▶ [Exercise prompt] Make an exact copy of the records, leaving out the images.

▶ [Data extracts]
'''

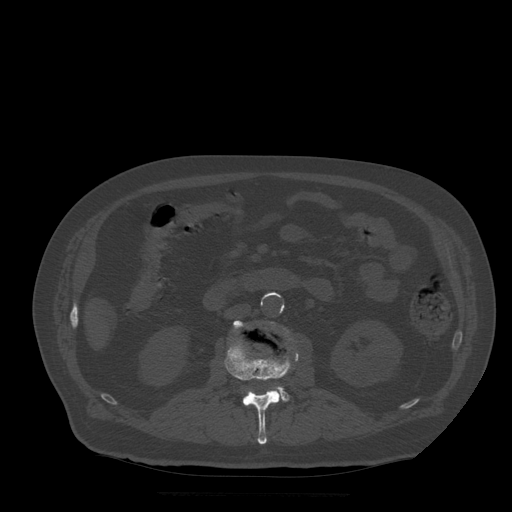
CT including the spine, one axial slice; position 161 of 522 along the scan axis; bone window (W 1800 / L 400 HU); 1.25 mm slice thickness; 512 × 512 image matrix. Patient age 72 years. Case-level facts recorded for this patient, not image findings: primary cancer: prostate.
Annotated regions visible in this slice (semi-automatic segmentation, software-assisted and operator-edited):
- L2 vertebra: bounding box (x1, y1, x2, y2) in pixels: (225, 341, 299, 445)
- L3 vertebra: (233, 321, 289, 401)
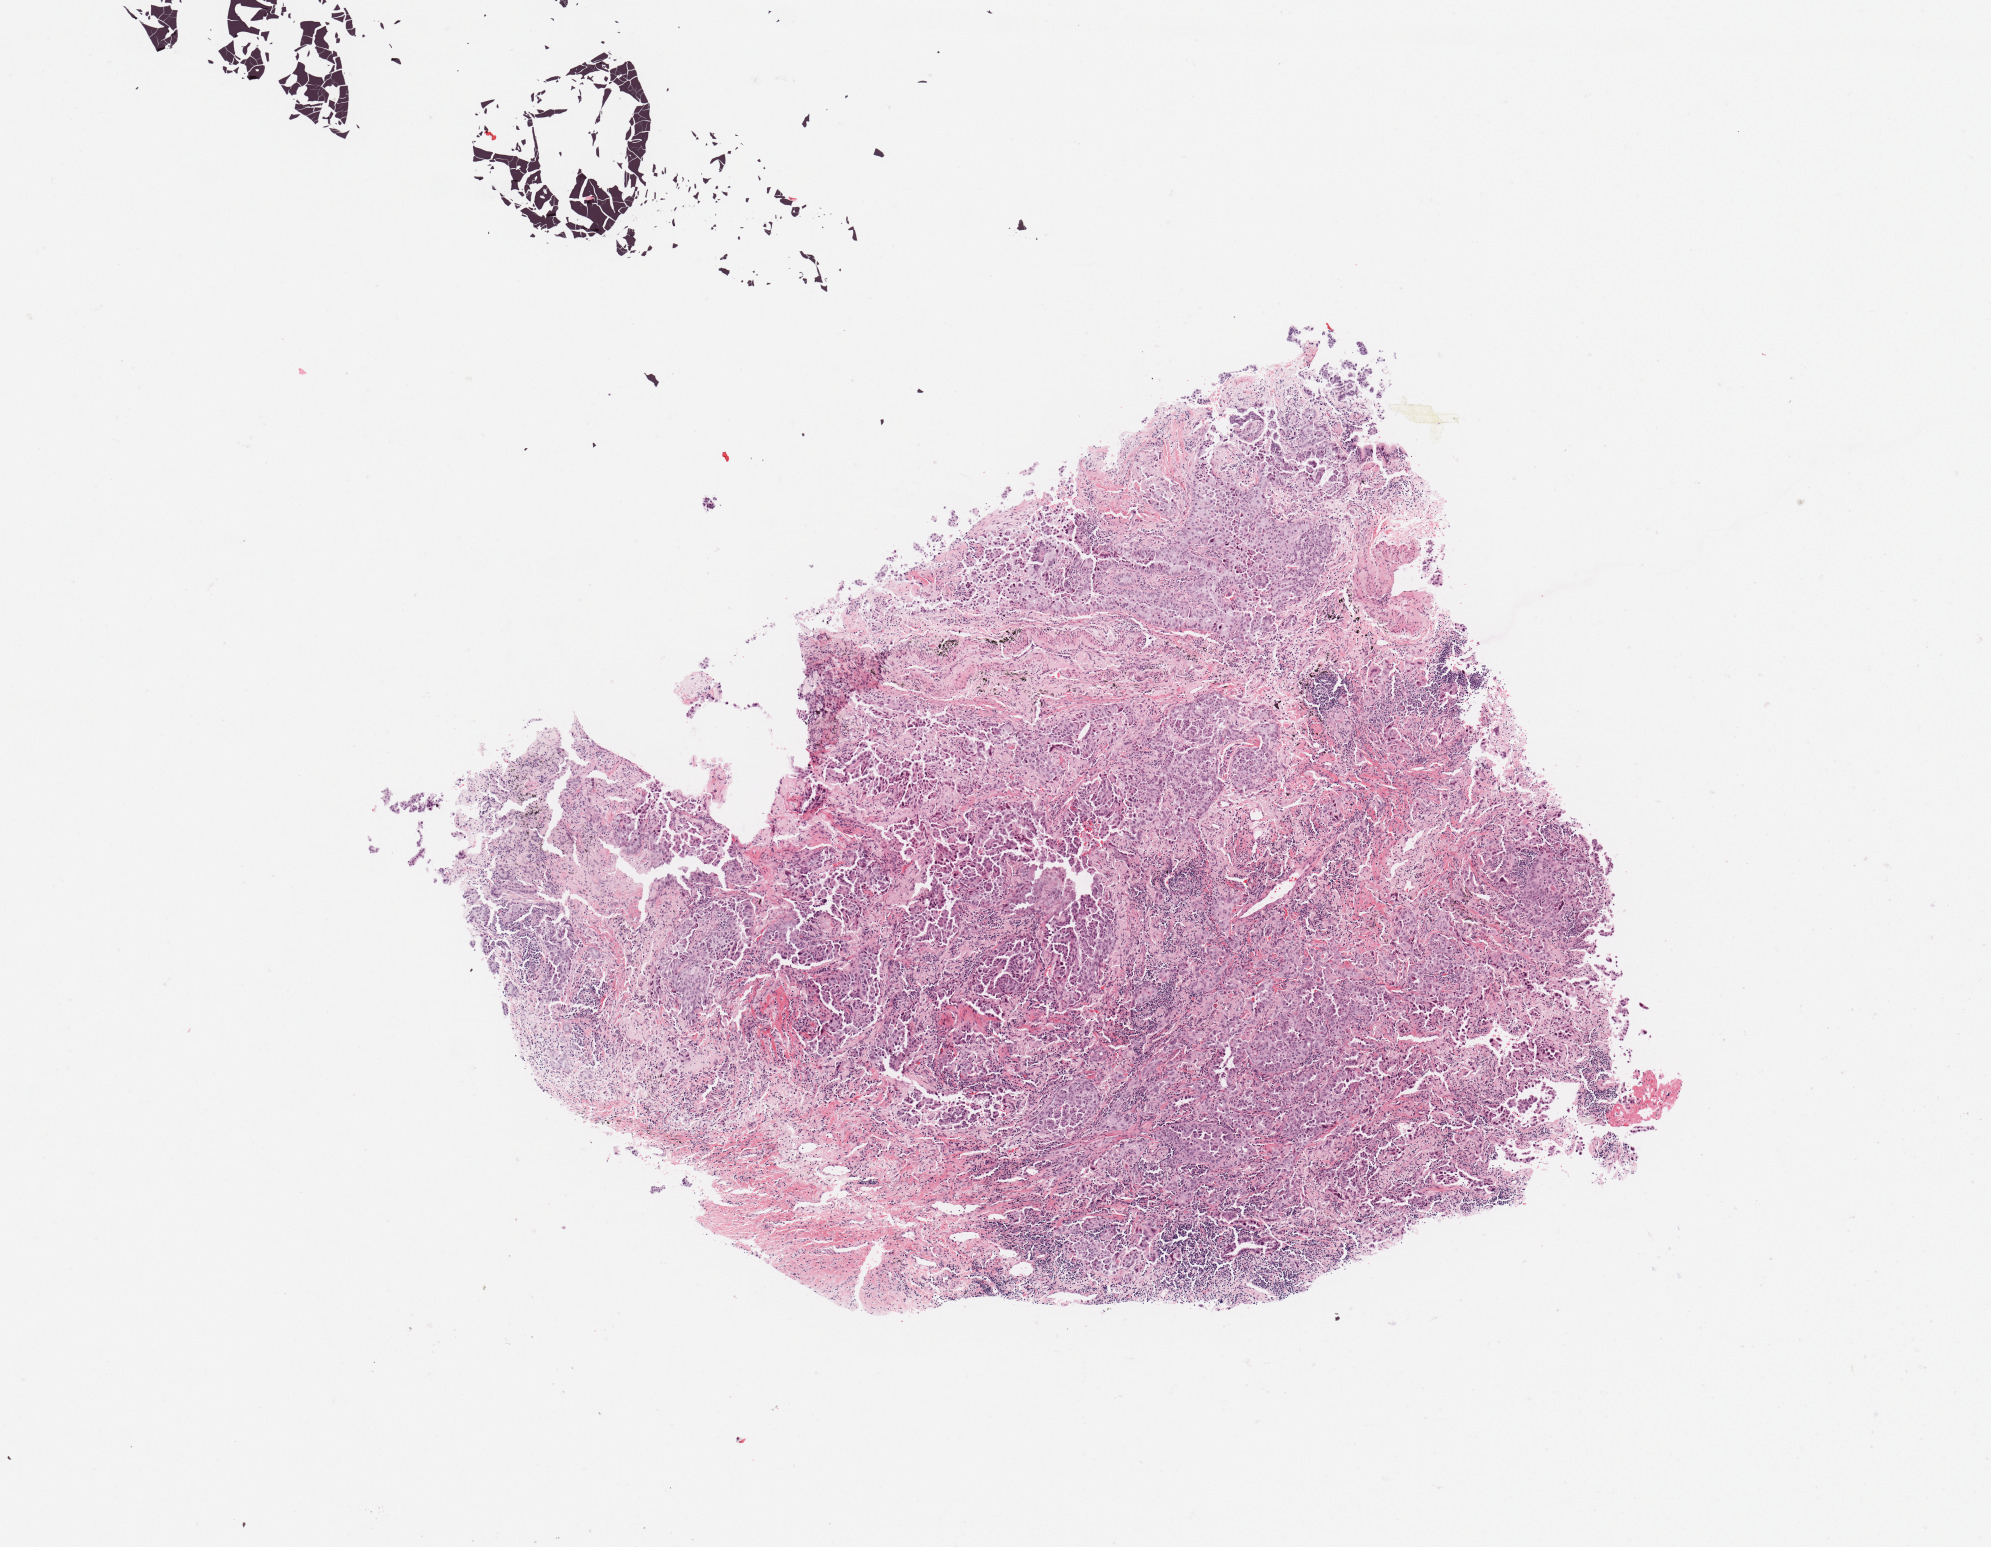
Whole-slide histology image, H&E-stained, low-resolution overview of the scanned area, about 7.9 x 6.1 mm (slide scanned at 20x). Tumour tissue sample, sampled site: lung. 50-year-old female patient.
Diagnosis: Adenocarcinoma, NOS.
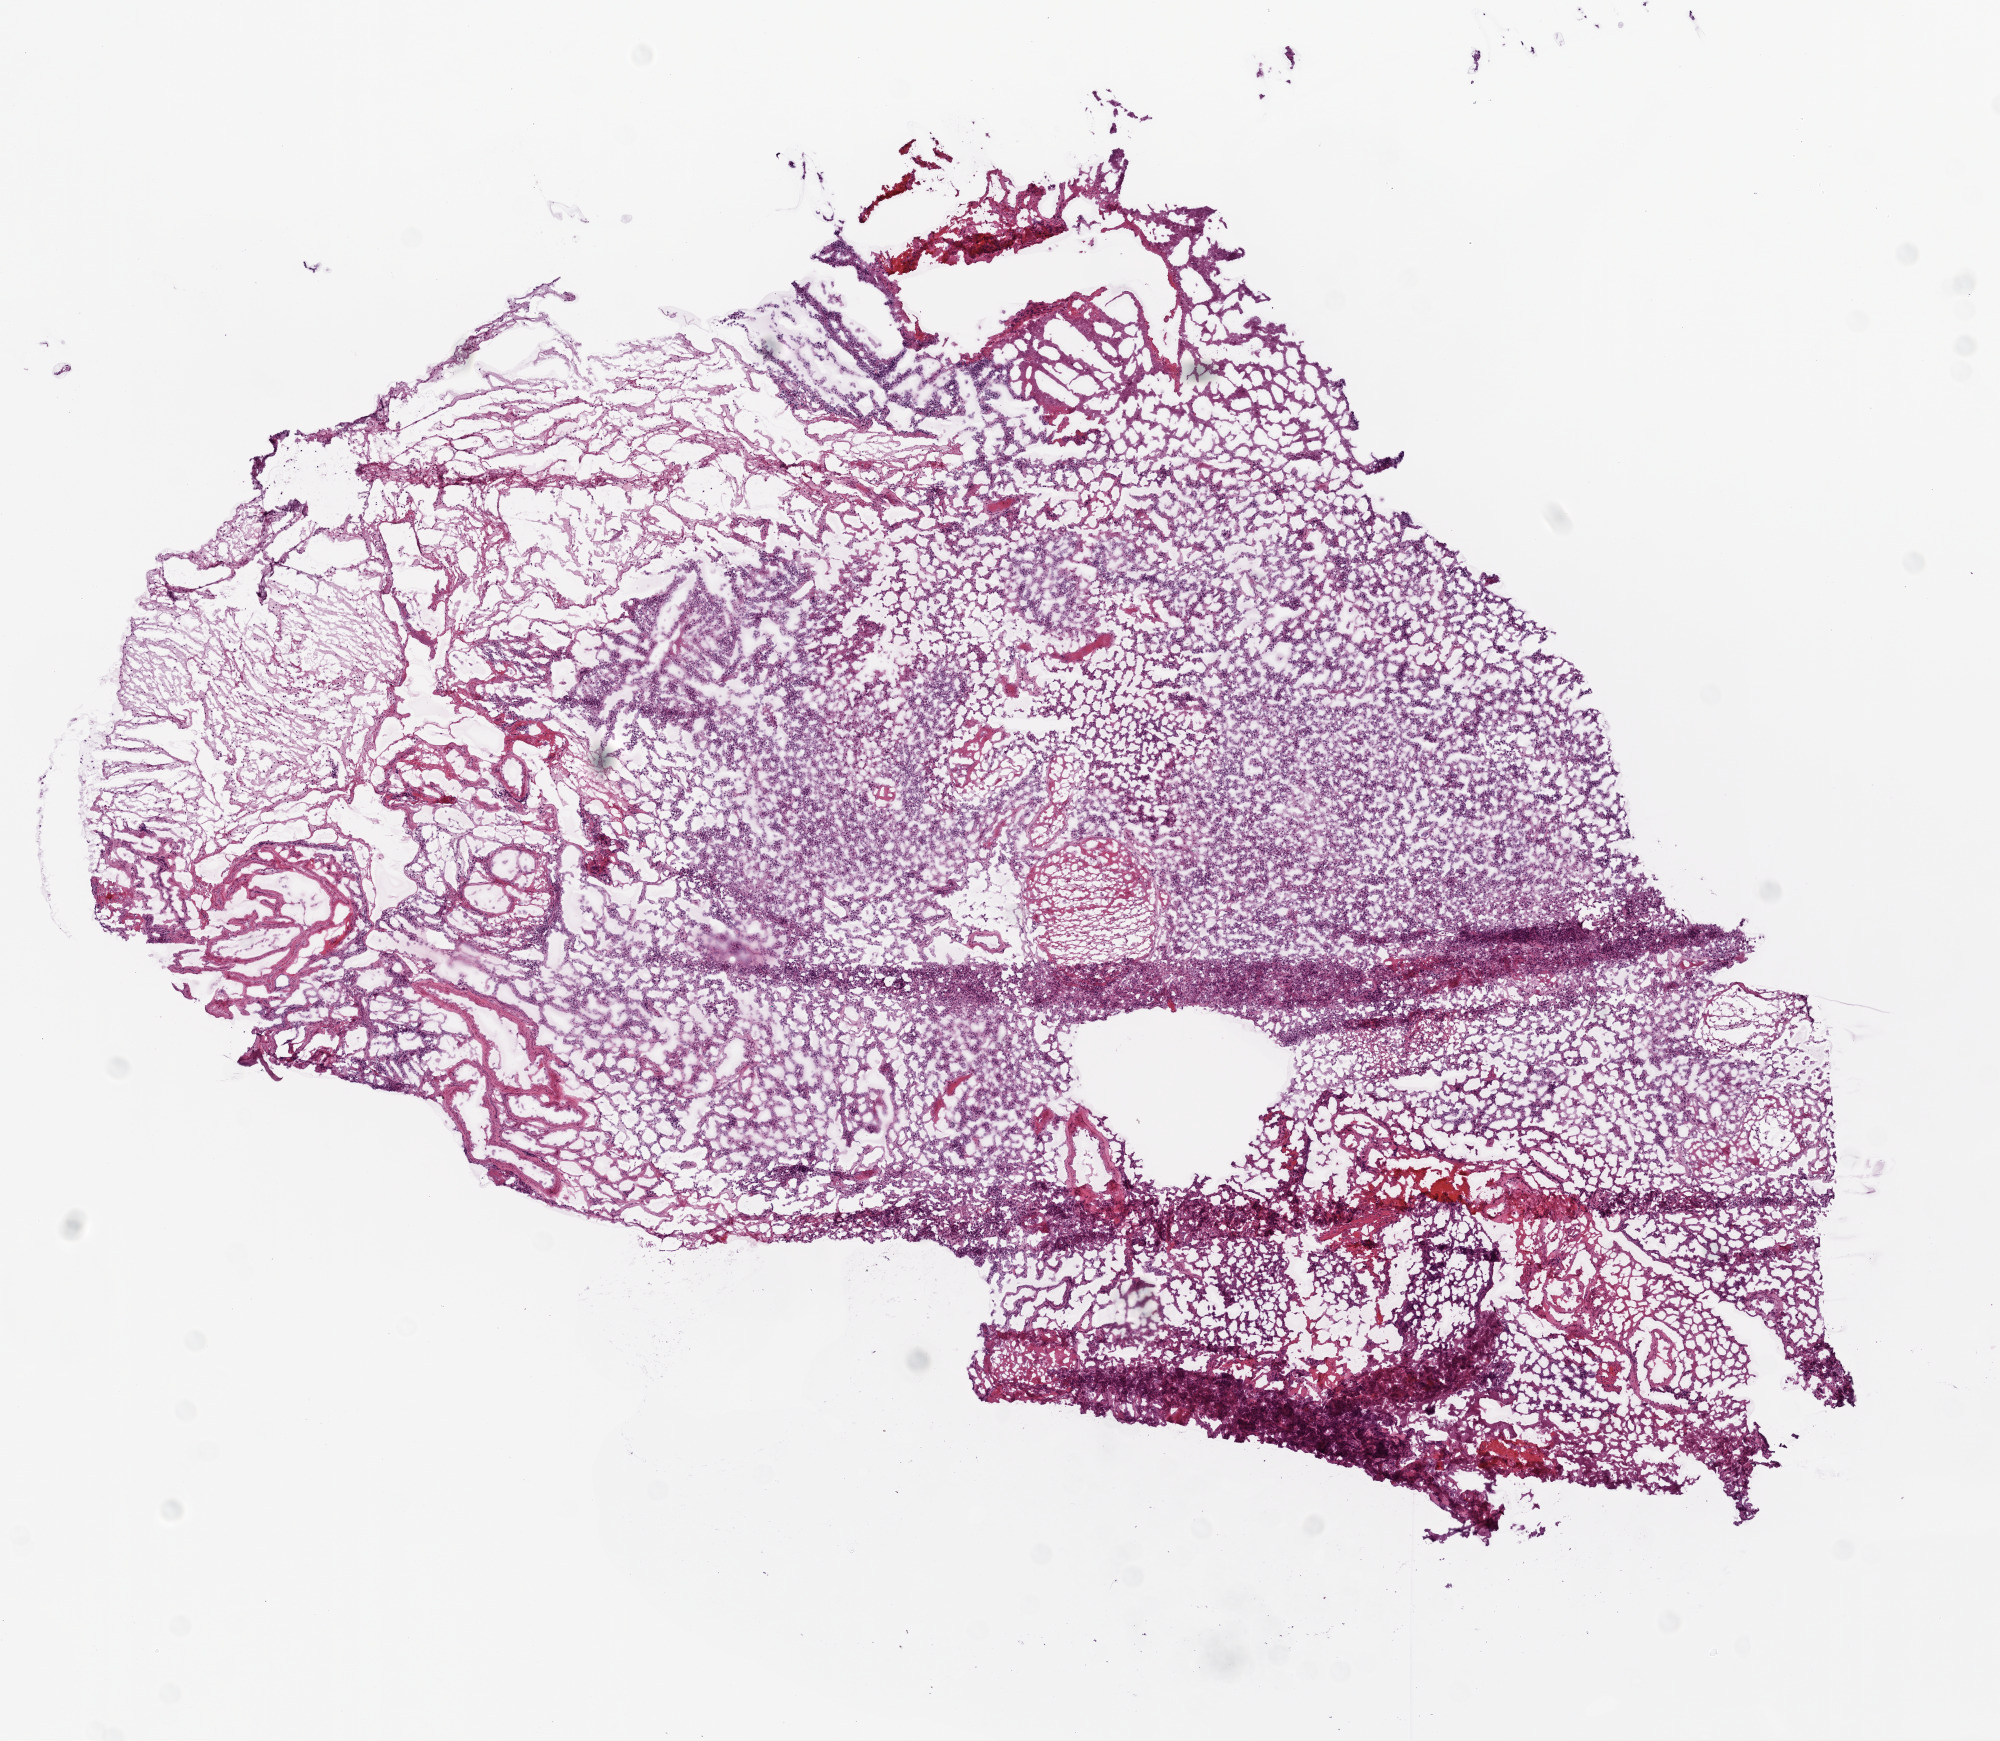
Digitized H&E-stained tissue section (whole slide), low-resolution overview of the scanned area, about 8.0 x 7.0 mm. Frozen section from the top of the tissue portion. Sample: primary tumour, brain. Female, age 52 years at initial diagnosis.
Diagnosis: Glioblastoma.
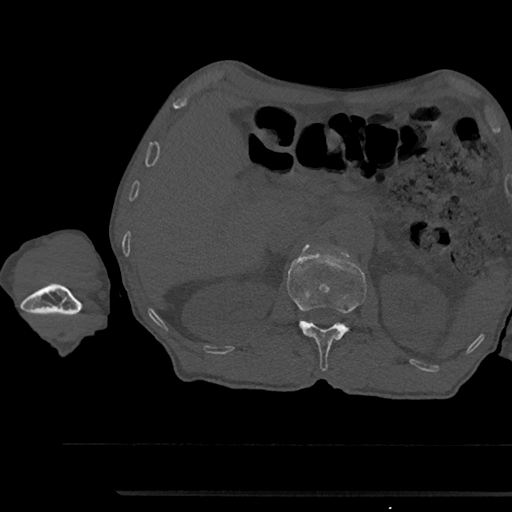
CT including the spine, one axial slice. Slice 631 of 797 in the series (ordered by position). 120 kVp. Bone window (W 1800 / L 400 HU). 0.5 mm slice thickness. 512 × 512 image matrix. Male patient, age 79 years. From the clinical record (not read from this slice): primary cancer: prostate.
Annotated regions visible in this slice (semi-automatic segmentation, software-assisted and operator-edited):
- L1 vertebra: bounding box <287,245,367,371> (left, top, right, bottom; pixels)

'''

▶ [Reply to the exercise]
CT including the spine, one axial slice; position 161 of 522 along the scan axis; bone window (W 1800 / L 400 HU); 1.25 mm slice thickness; 512 × 512 image matrix. Patient age 72 years. Case-level facts recorded for this patient, not image findings: primary cancer: prostate.
Annotated regions visible in this slice (semi-automatic segmentation, software-assisted and operator-edited):
- L2 vertebra: bounding box (x1, y1, x2, y2) in pixels: (225, 341, 299, 445)
- L3 vertebra: (233, 321, 289, 401)
Whole-slide histology image, H&E-stained, low-resolution overview of the scanned area, about 7.9 x 6.1 mm (slide scanned at 20x). Tumour tissue sample, sampled site: lung. 50-year-old female patient.
Diagnosis: Adenocarcinoma, NOS.
Digitized H&E-stained tissue section (whole slide), low-resolution overview of the scanned area, about 8.0 x 7.0 mm. Frozen section from the top of the tissue portion. Sample: primary tumour, brain. Female, age 52 years at initial diagnosis.
Diagnosis: Glioblastoma.
CT including the spine, one axial slice. Slice 631 of 797 in the series (ordered by position). 120 kVp. Bone window (W 1800 / L 400 HU). 0.5 mm slice thickness. 512 × 512 image matrix. Male patient, age 79 years. From the clinical record (not read from this slice): primary cancer: prostate.
Annotated regions visible in this slice (semi-automatic segmentation, software-assisted and operator-edited):
- L1 vertebra: bounding box <287,245,367,371> (left, top, right, bottom; pixels)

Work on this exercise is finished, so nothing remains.